__WHAT TO WORK ON__:
Leave out the images and repeat every entry below exactly.
##### DATA EXTRACTS #####
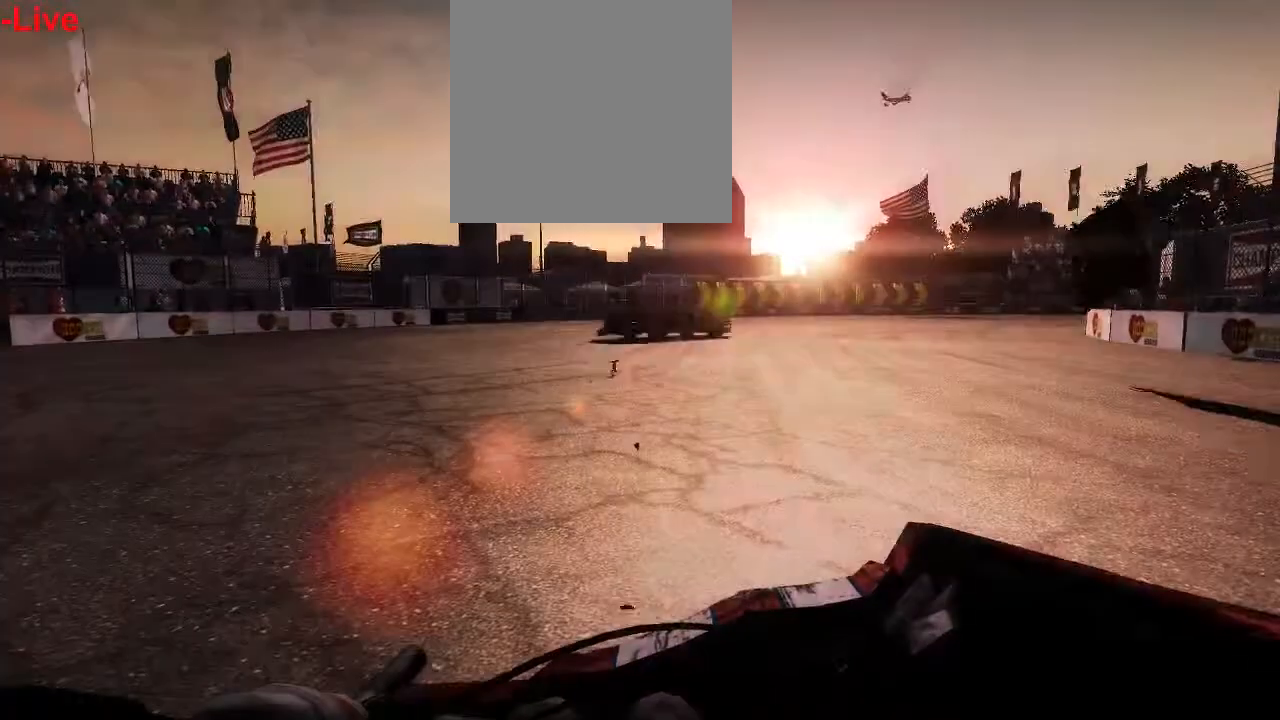
{"dt_ms": 500, "buttons": ["X"], "left_stick": "center", "events": []}
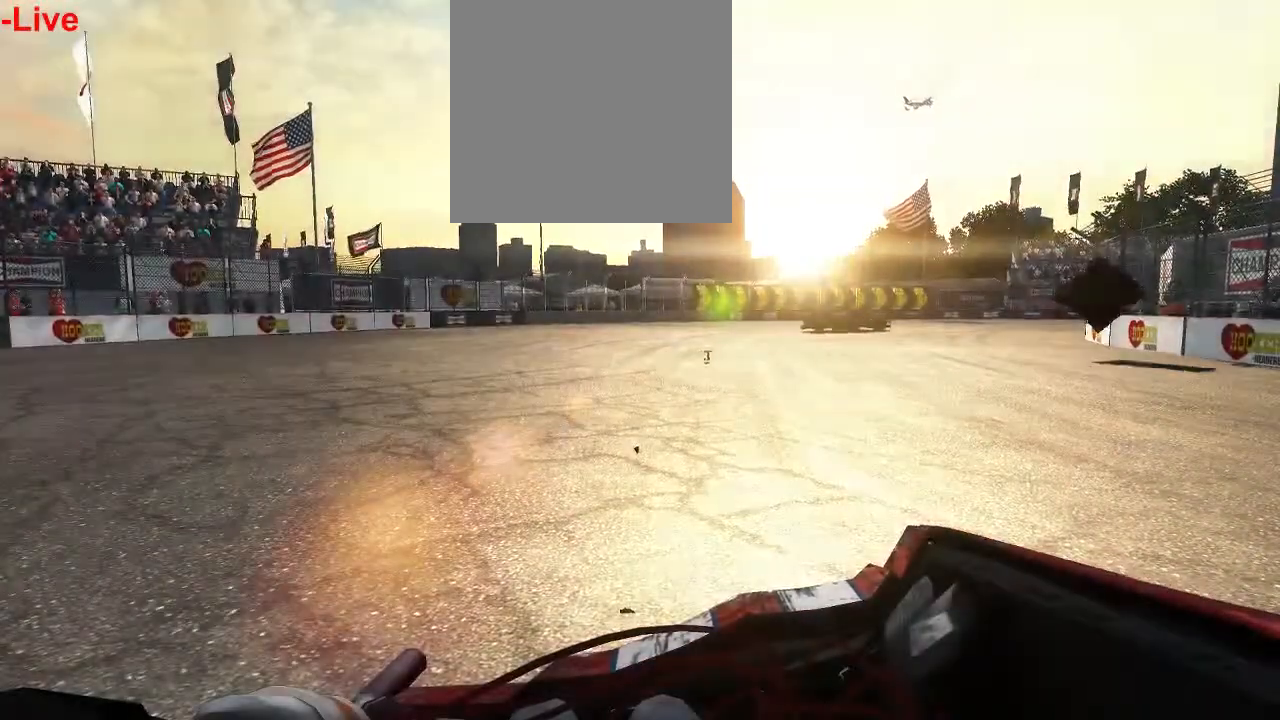
{"dt_ms": 500, "buttons": ["X"], "left_stick": "center", "events": []}
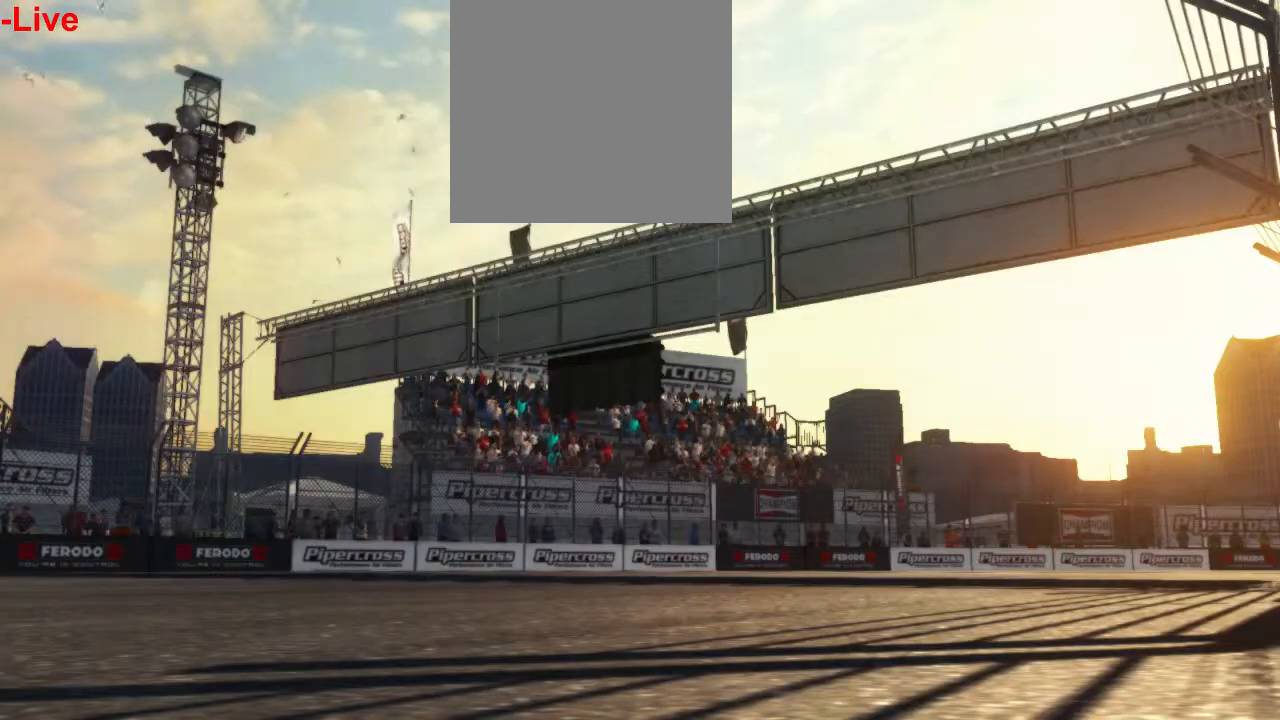
{"dt_ms": 500, "buttons": ["X"], "left_stick": "center", "events": []}
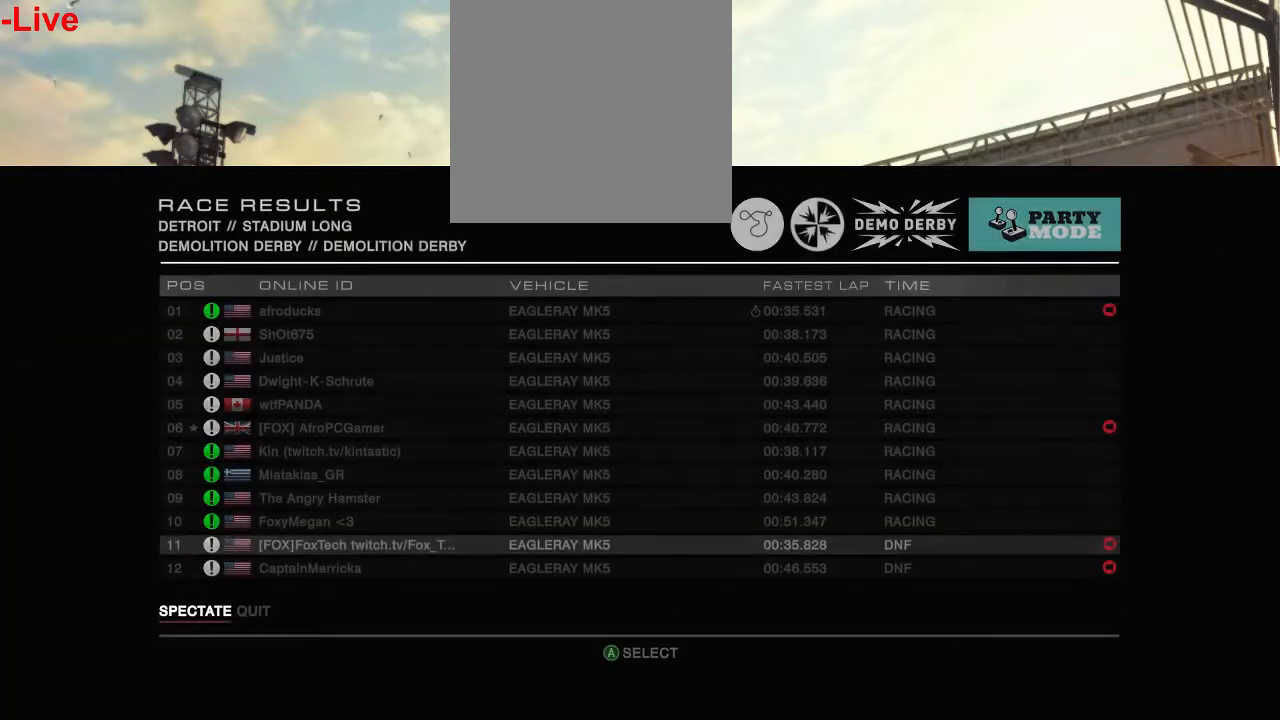
{"dt_ms": 500, "buttons": [], "left_stick": "center", "events": [[433, "X", "up"]]}
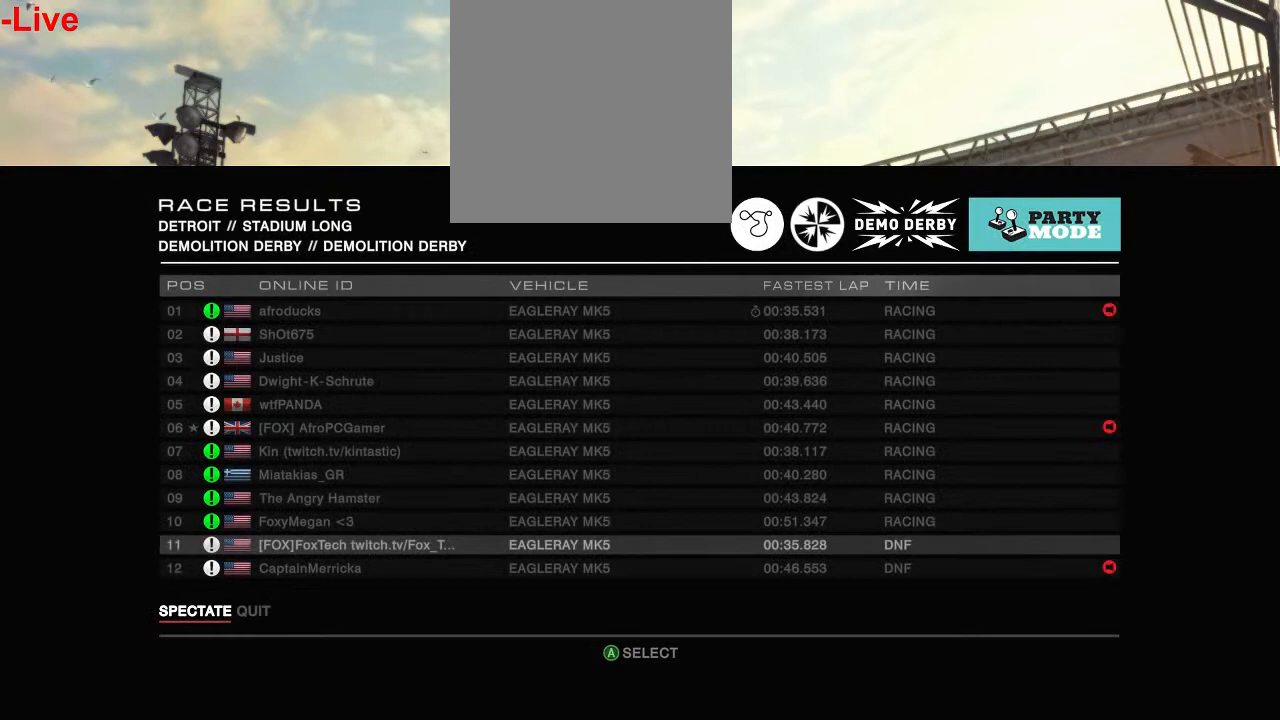
{"dt_ms": 500, "buttons": [], "left_stick": "center", "events": []}
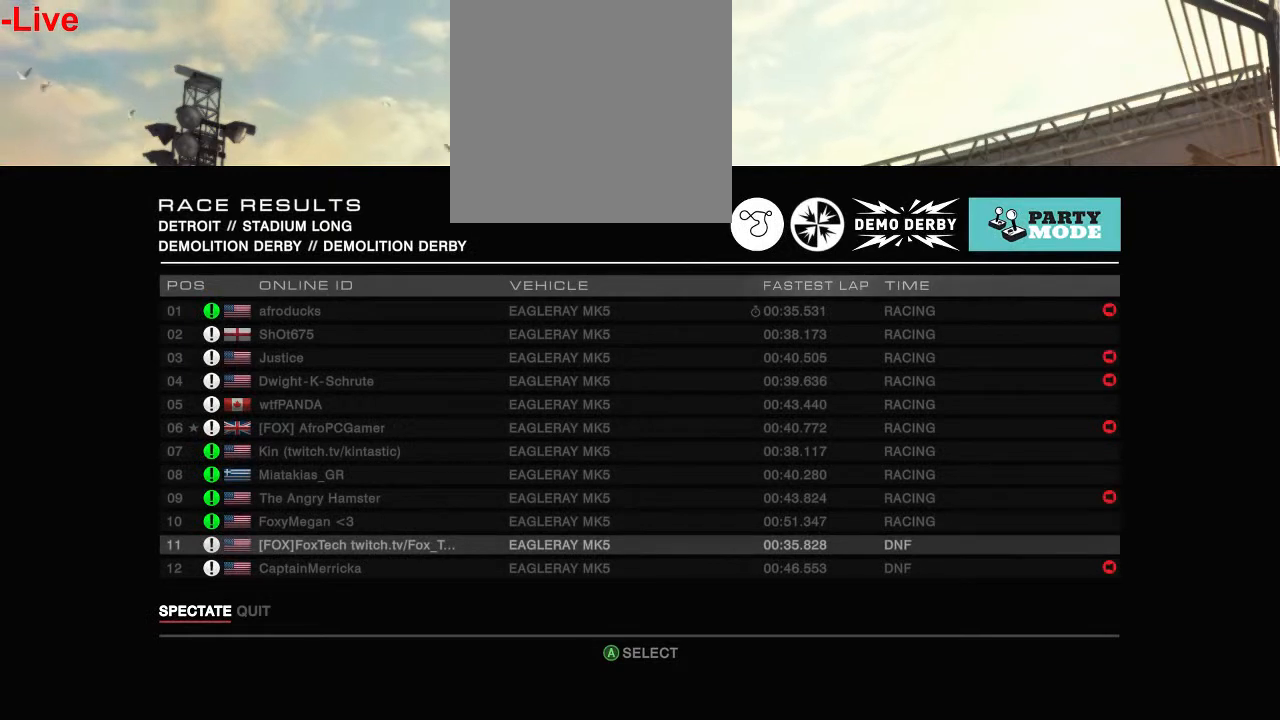
{"dt_ms": 500, "buttons": [], "left_stick": "center", "events": []}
#####
__RESULT FOR THIS EXERCISE__:
{"dt_ms": 500, "buttons": ["X"], "left_stick": "center", "events": []}
{"dt_ms": 500, "buttons": ["X"], "left_stick": "center", "events": []}
{"dt_ms": 500, "buttons": ["X"], "left_stick": "center", "events": []}
{"dt_ms": 500, "buttons": [], "left_stick": "center", "events": [[433, "X", "up"]]}
{"dt_ms": 500, "buttons": [], "left_stick": "center", "events": []}
{"dt_ms": 500, "buttons": [], "left_stick": "center", "events": []}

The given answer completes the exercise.